The chain complex represents a SUBLATION. On the one hand, functional complementarity and general similarity, the basis of the collection-complex, are both negated; each new block is chosen because of a specific trait rather than a general resemblance and all other traits are negated. On the other hand, the principle of similarity is preserved in that trait. 
If we look at the chain complex from the point of view of the associative complex we see the same sublation (negation and preservation). On the one hand, the use of a specific model (the construction of a set as a kind of expanded version of the model at its core) is negated because each old model is flung aside as soon as there is a new member of the chain. On the other hand, the PRINCIPLE of using a model is preserved. 
The principle of sublation is clearest of all in the diffuse complex. On the one hand, we've got a clear negation of the "last item is the model" chaining principle: each new element of the complex is linked not to the last element but to a common trait. On the other, that trait is treated as an unbounded chain; it is allowed to vary almost without limit.

We can see that the emphasis in Chapter Five is on NEGATION, perhaps exclusively so. Of course, it's important to realize that there is negation and sublation as well as imitation and generalization.
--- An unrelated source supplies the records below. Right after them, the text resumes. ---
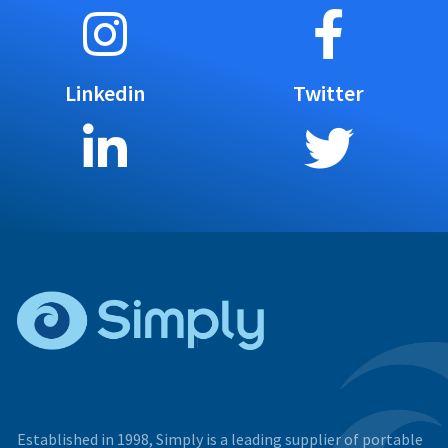
Linkedin
Twitter
Established in 1998, Simply is a leading supplier of portable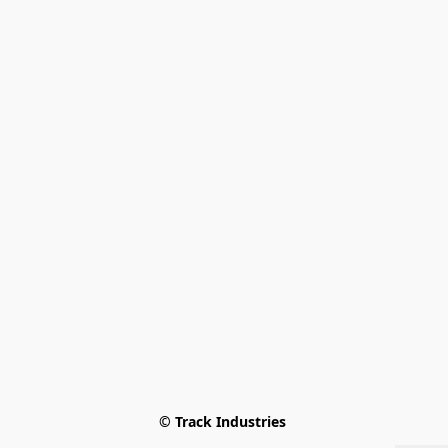
© Track Industries 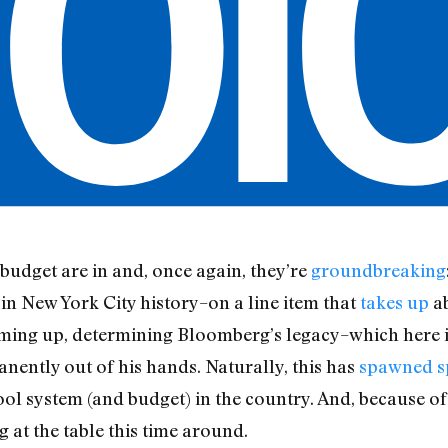
udget are in and, once again, they’re
groundbreaking
 in New York City history–on a line item that
takes up
ab
coming up, determining Bloomberg’s legacy–which here 
ently out of his hands. Naturally, this has
spawned s
ol system (and budget) in the country. And, because of 
ng at the table this time around.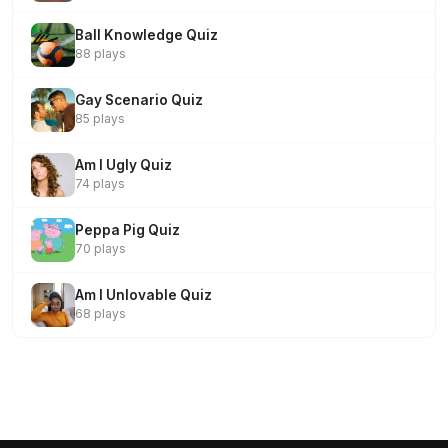
Ball Knowledge Quiz
88 plays
Gay Scenario Quiz
85 plays
Am I Ugly Quiz
74 plays
Peppa Pig Quiz
70 plays
Am I Unlovable Quiz
68 plays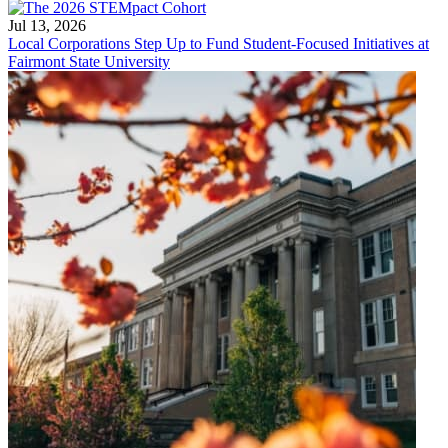
Jul 13, 2026
Local Corporations Step Up to Fund Student-Focused Initiatives at
Fairmont State University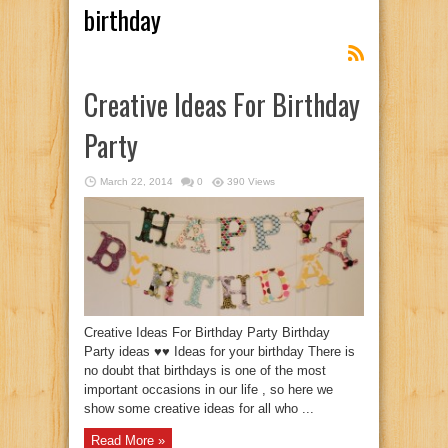
birthday
Creative Ideas For Birthday
Party
March 22, 2014
0
390 Views
Creative Ideas For Birthday Party Birthday
Party ideas ♥♥ Ideas for your birthday There is
no doubt that birthdays is one of the most
important occasions in our life , so here we
show some creative ideas for all who ...
Read More »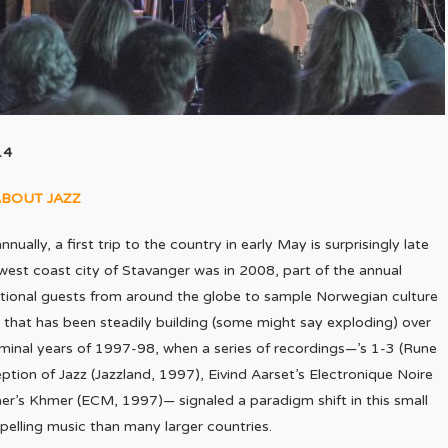
14
ABOUT JAZZ
nually, a first trip to the country in early May is surprisingly late
the west coast city of Stavanger was in 2008, part of the annual
ational guests from around the globe to sample Norwegian culture
 that has been steadily building (some might say exploding) over
seminal years of 1997-98, when a series of recordings—’s 1-3 (Rune
on of Jazz (Jazzland, 1997), Eivind Aarset’s Electronique Noire
vaer’s Khmer (ECM, 1997)— signaled a paradigm shift in this small
pelling music than many larger countries.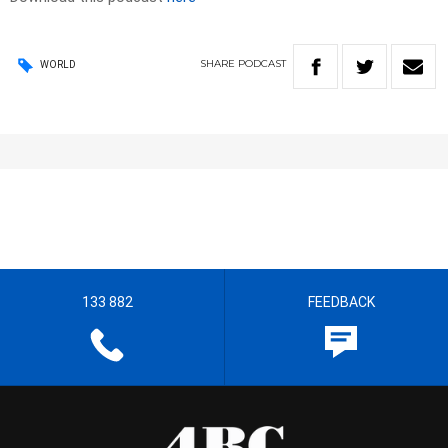
SHARE
PODCAST
WORLD
133 882
FEEDBACK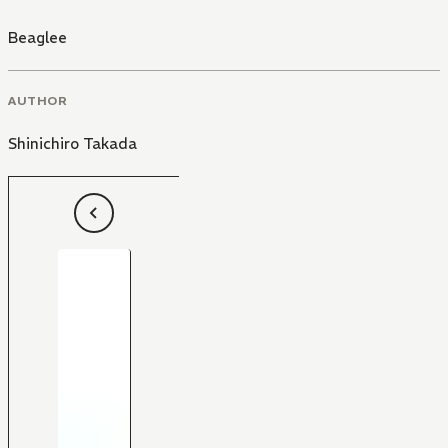
Beaglee
AUTHOR
Shinichiro Takada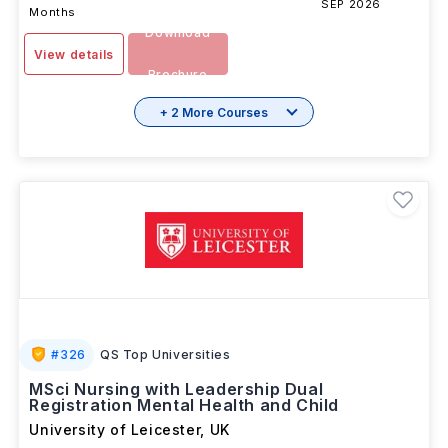
SEP 2026
Months
Download
View details
Brochure
+ 2 More Courses
#
326
QS Top Universities
MSci Nursing with Leadership Dual
Registration Mental Health and Child
University of Leicester
,
UK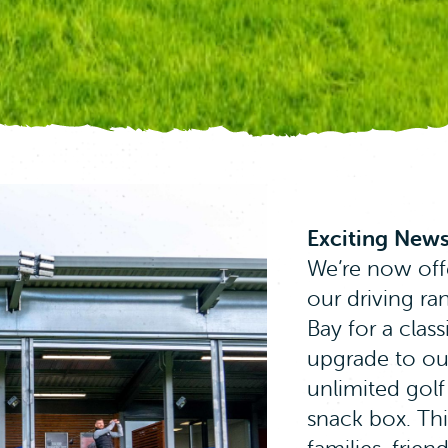
Exciting News
We’re now off
our driving r
Bay for a class
upgrade to ou
 give you the best experience on our website. If you 
unlimited golf
ume that you are happy to receive all cookies on this
snack box. This
for more info
.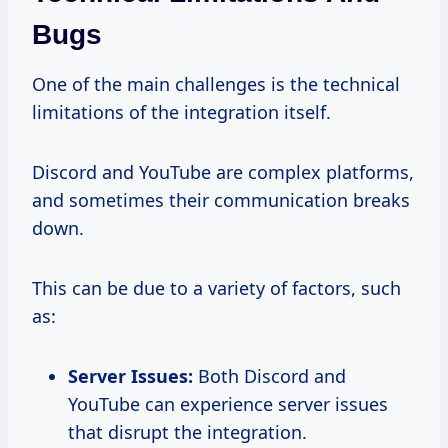
Bugs
One of the main challenges is the technical
limitations of the integration itself.
Discord and YouTube are complex platforms,
and sometimes their communication breaks
down.
This can be due to a variety of factors, such
as:
Server Issues:
Both Discord and
YouTube can experience server issues
that disrupt the integration.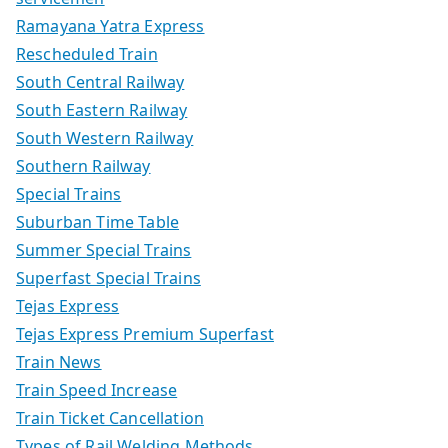
Ramayana Yatra Express
Rescheduled Train
South Central Railway
South Eastern Railway
South Western Railway
Southern Railway
Special Trains
Suburban Time Table
Summer Special Trains
Superfast Special Trains
Tejas Express
Tejas Express Premium Superfast
Train News
Train Speed Increase
Train Ticket Cancellation
Types of Rail Welding Methods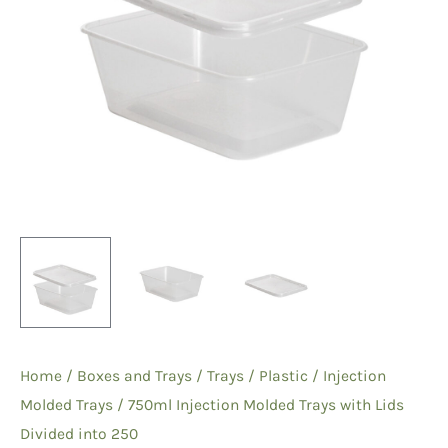
Home
/
Boxes and Trays
/
Trays
/
Plastic
/
Injection
Molded Trays
/ 750ml Injection Molded Trays with Lids
Divided into 250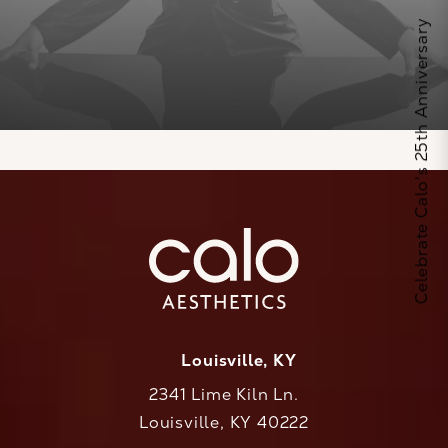
Celebrate Calo's 25th Anniversary
Louisville, KY
2341 Lime Kiln Ln.
Louisville, KY 40222
(opens in a new tab)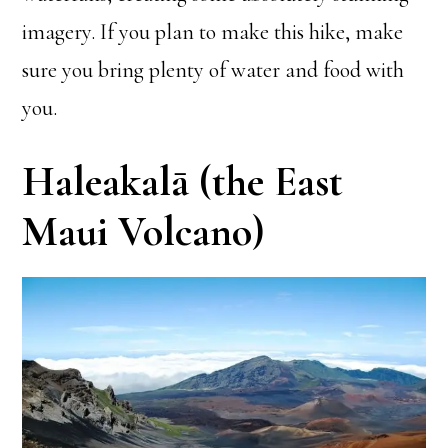
imagery. If you plan to make this hike, make
sure you bring plenty of water and food with
you.
Haleakalā (the East
Maui Volcano)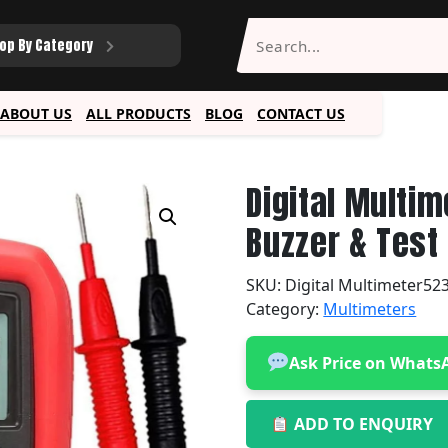
op By Category
ABOUT US
ALL PRODUCTS
BLOG
CONTACT US
Digital Multim
Buzzer & Test
SKU:
Digital Multimeter52
Category:
Multimeters
Ask Price on Whats
ADD TO ENQUIRY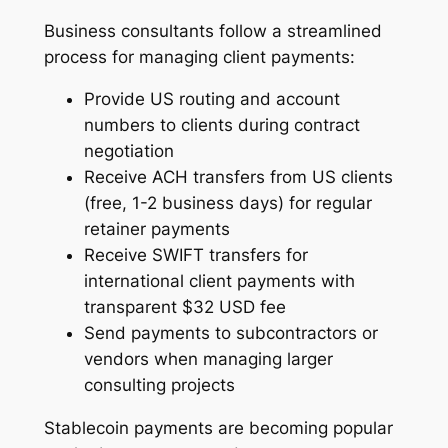
Business consultants follow a streamlined
process for managing client payments:
Provide US routing and account
numbers to clients during contract
negotiation
Receive ACH transfers from US clients
(free, 1-2 business days) for regular
retainer payments
Receive SWIFT transfers for
international client payments with
transparent $32 USD fee
Send payments to subcontractors or
vendors when managing larger
consulting projects
Stablecoin payments are becoming popular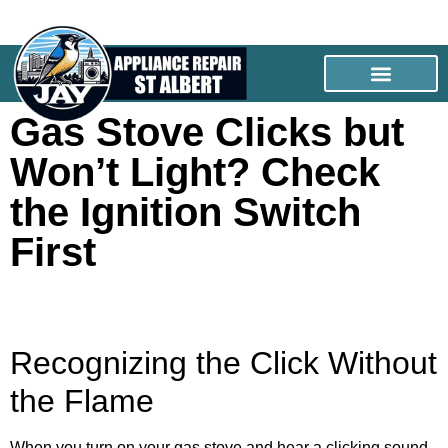
Gas Stove Clicks but
Won’t Light? Check
the Ignition Switch
First
Recognizing the Click Without
the Flame
When you turn on your gas stove and hear a clicking sound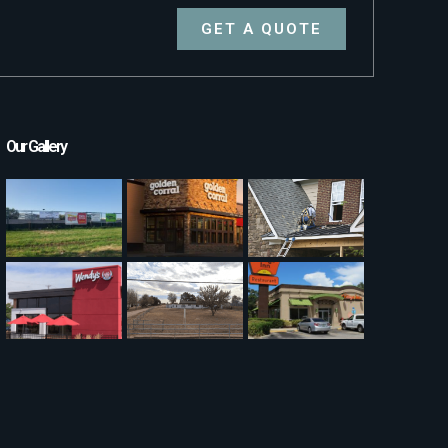
GET A QUOTE
Our Gallery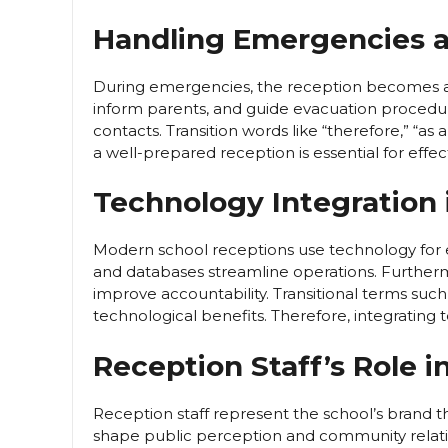
Handling Emergencies 
During emergencies, the reception becomes a 
inform parents, and guide evacuation procedur
contacts. Transition words like “therefore,” “as a r
a well-prepared reception is essential for effe
Technology Integration 
Modern school receptions use technology for ef
and databases streamline operations. Furtherm
improve accountability. Transitional terms such
technological benefits. Therefore, integrating 
Reception Staff’s Role 
Reception staff represent the school’s brand t
shape public perception and community relatio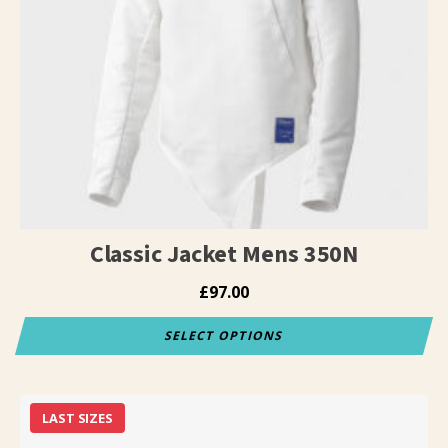
The
options
may
be
chosen
on
the
product
page
Classic Jacket Mens 350N
£
97.00
SELECT OPTIONS
This
product
has
LAST SIZES
multiple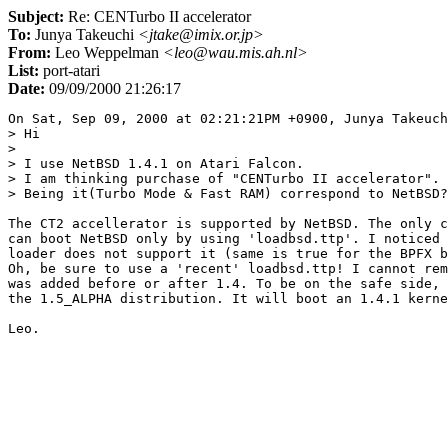
Subject:
Re: CENTurbo II accelerator
To:
Junya Takeuchi
<jtake@imix.or.jp>
From:
Leo Weppelman
<leo@wau.mis.ah.nl>
List:
port-atari
Date:
09/09/2000 21:26:17
On Sat, Sep 09, 2000 at 02:21:21PM +0900, Junya Takeuch
> Hi

> 

> I use NetBSD 1.4.1 on Atari Falcon.

> I am thinking purchase of "CENTurbo II accelerator".

> Being it(Turbo Mode & Fast RAM) correspond to NetBSD?
The CT2 accellerator is supported by NetBSD. The only c
can boot NetBSD only by using 'loadbsd.ttp'. I noticed 
loader does not support it (same is true for the BPFX b
Oh, be sure to use a 'recent' loadbsd.ttp! I cannot rem
was added before or after 1.4. To be on the safe side, 
the 1.5_ALPHA distribution. It will boot an 1.4.1 kerne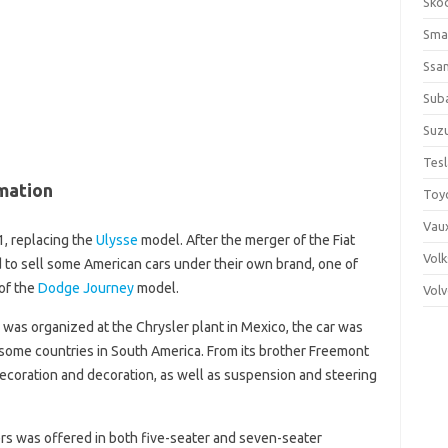
Sko
Sma
Ssa
Sub
Suzu
Tes
mation
Toy
Vaux
, replacing the
Ulysse
model. After the merger of the Fiat
Vol
d to sell some American cars under their own brand, one of
of the
Dodge Journey
model.
Vol
 was organized at the Chrysler plant in Mexico, the car was
d some countries in South America. From its brother Freemont
r decoration and decoration, as well as suspension and steering
ers was offered in both five-seater and seven-seater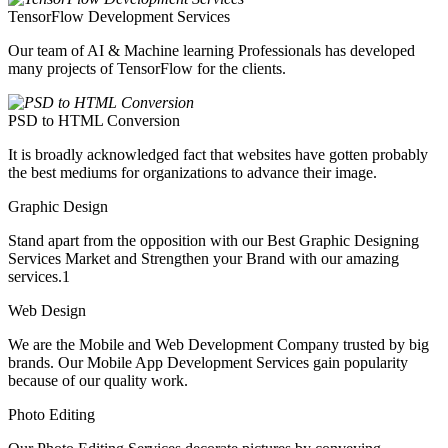
TensorFlow Development Services
Our team of AI & Machine learning Professionals has developed
many projects of TensorFlow for the clients.
PSD to HTML Conversion
It is broadly acknowledged fact that websites have gotten probably
the best mediums for organizations to advance their image.
Graphic Design
Stand apart from the opposition with our Best Graphic Designing
Services Market and Strengthen your Brand with our amazing
services.1
Web Design
We are the Mobile and Web Development Company trusted by big
brands. Our Mobile App Development Services gain popularity
because of our quality work.
Photo Editing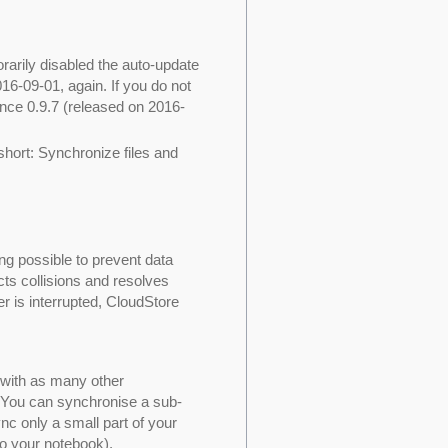
rarily disabled the auto-update
2016-09-01, again. If you do not
ince 0.9.7 (released on 2016-
 short: Synchronize files and
g possible to prevent data
cts collisions and resolves
er is interrupted, CloudStore
 with as many other
. You can synchronise a sub-
ync only a small part of your
to your notebook).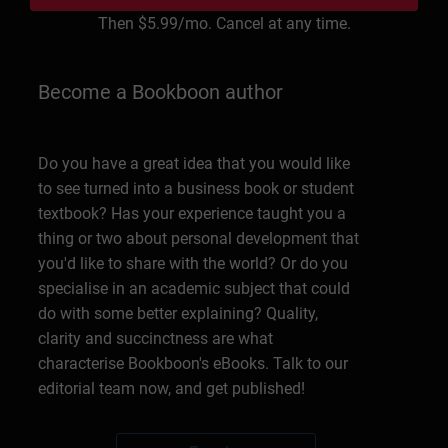
Then
$5.99
/mo. Cancel at any time.
Become a Bookboon author
Do you have a great idea that you would like
to see turned into a business book or student
textbook? Has your experience taught you a
thing or two about personal development that
you'd like to share with the world? Or do you
specialise in an academic subject that could
do with some better explaining? Quality,
clarity and succinctness are what
characterise Bookboon's eBooks. Talk to our
editorial team now, and get published!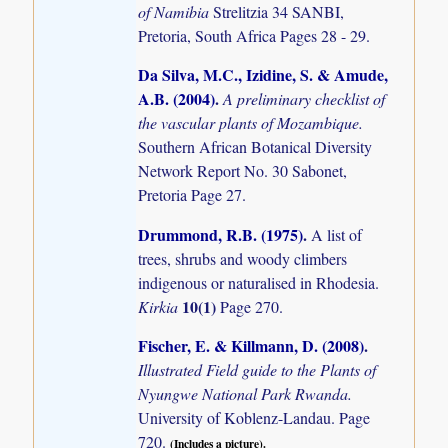
of Namibia
Strelitzia 34 SANBI,
Pretoria, South Africa Pages 28 - 29.
Da Silva, M.C., Izidine, S. & Amude,
A.B. (2004)
.
A preliminary checklist of
the vascular plants of Mozambique.
Southern African Botanical Diversity
Network Report No. 30 Sabonet,
Pretoria Page 27.
Drummond, R.B. (1975)
.
A list of
trees, shrubs and woody climbers
indigenous or naturalised in Rhodesia.
10(1)
Kirkia
Page 270.
Fischer, E. & Killmann, D. (2008)
.
Illustrated Field guide to the Plants of
Nyungwe National Park Rwanda.
University of Koblenz-Landau. Page
720.
(Includes a picture).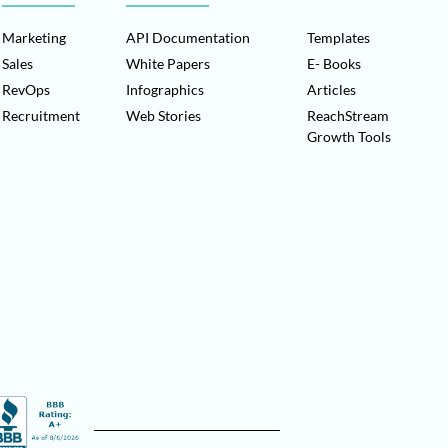
Marketing
API Documentation
Templates
Sales
White Papers
E- Books
RevOps
Infographics
Articles
Recruitment
Web Stories
ReachStream
Growth Tools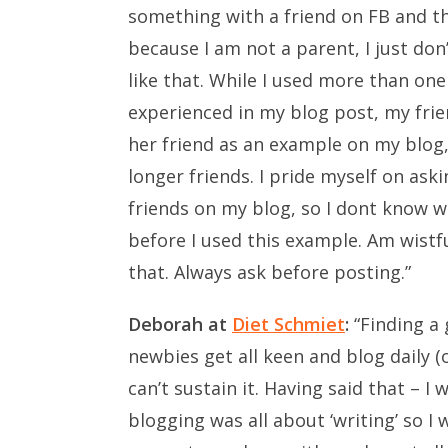
something with a friend on FB and th
because I am not a parent, I just do
like that. While I used more than o
experienced in my blog post, my frie
her friend as an example on my blog
longer friends. I pride myself on as
friends on my blog, so I dont know w
before I used this example. Am wistfu
that. Always ask before posting.”
Deborah at
Diet Schmiet
:
“Finding a 
newbies get all keen and blog daily (o
can’t sustain it. Having said that – 
blogging was all about ‘writing’ so I 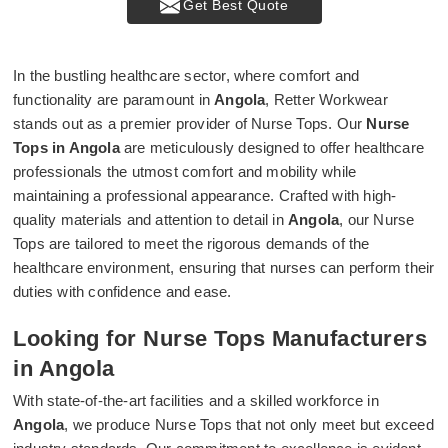
Get Best Quote
In the bustling healthcare sector, where comfort and
functionality are paramount in
Angola
, Retter Workwear
stands out as a premier provider of Nurse Tops. Our
Nurse
Tops in Angola
are meticulously designed to offer healthcare
professionals the utmost comfort and mobility while
maintaining a professional appearance. Crafted with high-
quality materials and attention to detail in
Angola
, our Nurse
Tops are tailored to meet the rigorous demands of the
healthcare environment, ensuring that nurses can perform their
duties with confidence and ease.
Looking for Nurse Tops Manufacturers
in Angola
With state-of-the-art facilities and a skilled workforce in
Angola
, we produce Nurse Tops that not only meet but exceed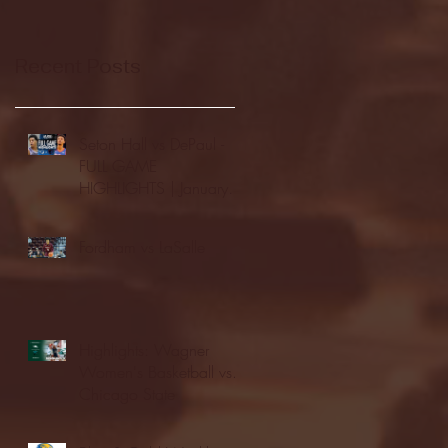
Recent Posts
Seton Hall vs DePaul -
FULL GAME
HIGHLIGHTS | January
24, 2026 | BIG EAST
Fordham vs LaSalle
Highlights: Wagner
Women's Basketball vs.
Chicago State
But we can't lose sight of imitiation and generalization either. 
In at least two senses each new functional equivalent of the concept really IS a result of imitation: on the one hand, the child imitates adults, and on the other, the child imitates the strategy used in a previous functional equivalent but raises it to a higher level.

My father says that an aspect of Soviet physics he noted in the early sixties was that they tended to be "very economical" with experiments and rather lavish with paper and pencil or chalk and talk, and the result was that a lot of what they did was really the empirical working out of a theory rather than the kind of thing we would call research. 
So my question is whether the categories of functional equivalence to concepts that we see in Chapter Five are to be taken as emergent from the data or simply taken more or less as is from Hegel's Logic and then "confirmed" by the data. The method seems VERY Hegelian to me.